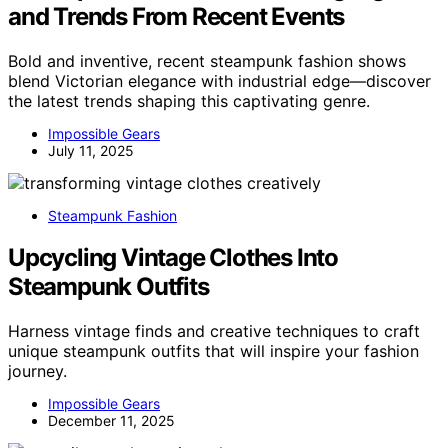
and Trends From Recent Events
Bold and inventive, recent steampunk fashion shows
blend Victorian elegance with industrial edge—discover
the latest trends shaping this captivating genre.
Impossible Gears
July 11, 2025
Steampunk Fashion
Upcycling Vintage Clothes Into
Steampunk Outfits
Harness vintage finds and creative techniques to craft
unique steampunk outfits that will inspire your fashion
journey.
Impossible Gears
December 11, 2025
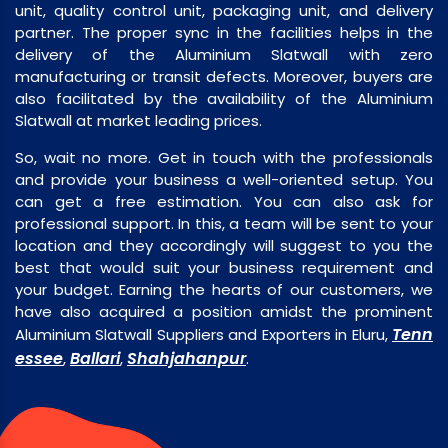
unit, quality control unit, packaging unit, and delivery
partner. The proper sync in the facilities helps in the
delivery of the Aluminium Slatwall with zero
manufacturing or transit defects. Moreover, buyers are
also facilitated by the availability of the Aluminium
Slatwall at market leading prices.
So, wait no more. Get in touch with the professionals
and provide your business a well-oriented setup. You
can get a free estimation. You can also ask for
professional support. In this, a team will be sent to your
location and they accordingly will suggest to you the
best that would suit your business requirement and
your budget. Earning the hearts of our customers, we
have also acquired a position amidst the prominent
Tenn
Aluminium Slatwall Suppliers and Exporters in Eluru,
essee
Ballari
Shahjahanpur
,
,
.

====================

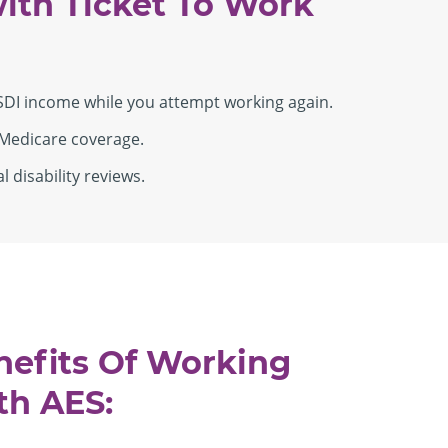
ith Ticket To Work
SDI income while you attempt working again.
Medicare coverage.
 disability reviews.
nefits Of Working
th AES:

====================

• **What you need to do**
From the listing above, please give again the lines that begin with the line holding "the latest trends" and go on through the line holding "delivery of the Aluminium Slatwall with zero", exactly, both ends included, minus any picture.

• **Solved problem**
the latest trends shaping this captivating genre.
Impossible Gears
July 11, 2025
Steampunk Fashion
Upcycling Vintage Clothes Into
Steampunk Outfits
Harness vintage finds and creative techniques to craft
unique steampunk outfits that will inspire your fashion
journey.
Impossible Gears
December 11, 2025
unit, quality control unit, packaging unit, and delivery
partner. The proper sync in the facilities helps in the
delivery of the Aluminium Slatwall with zero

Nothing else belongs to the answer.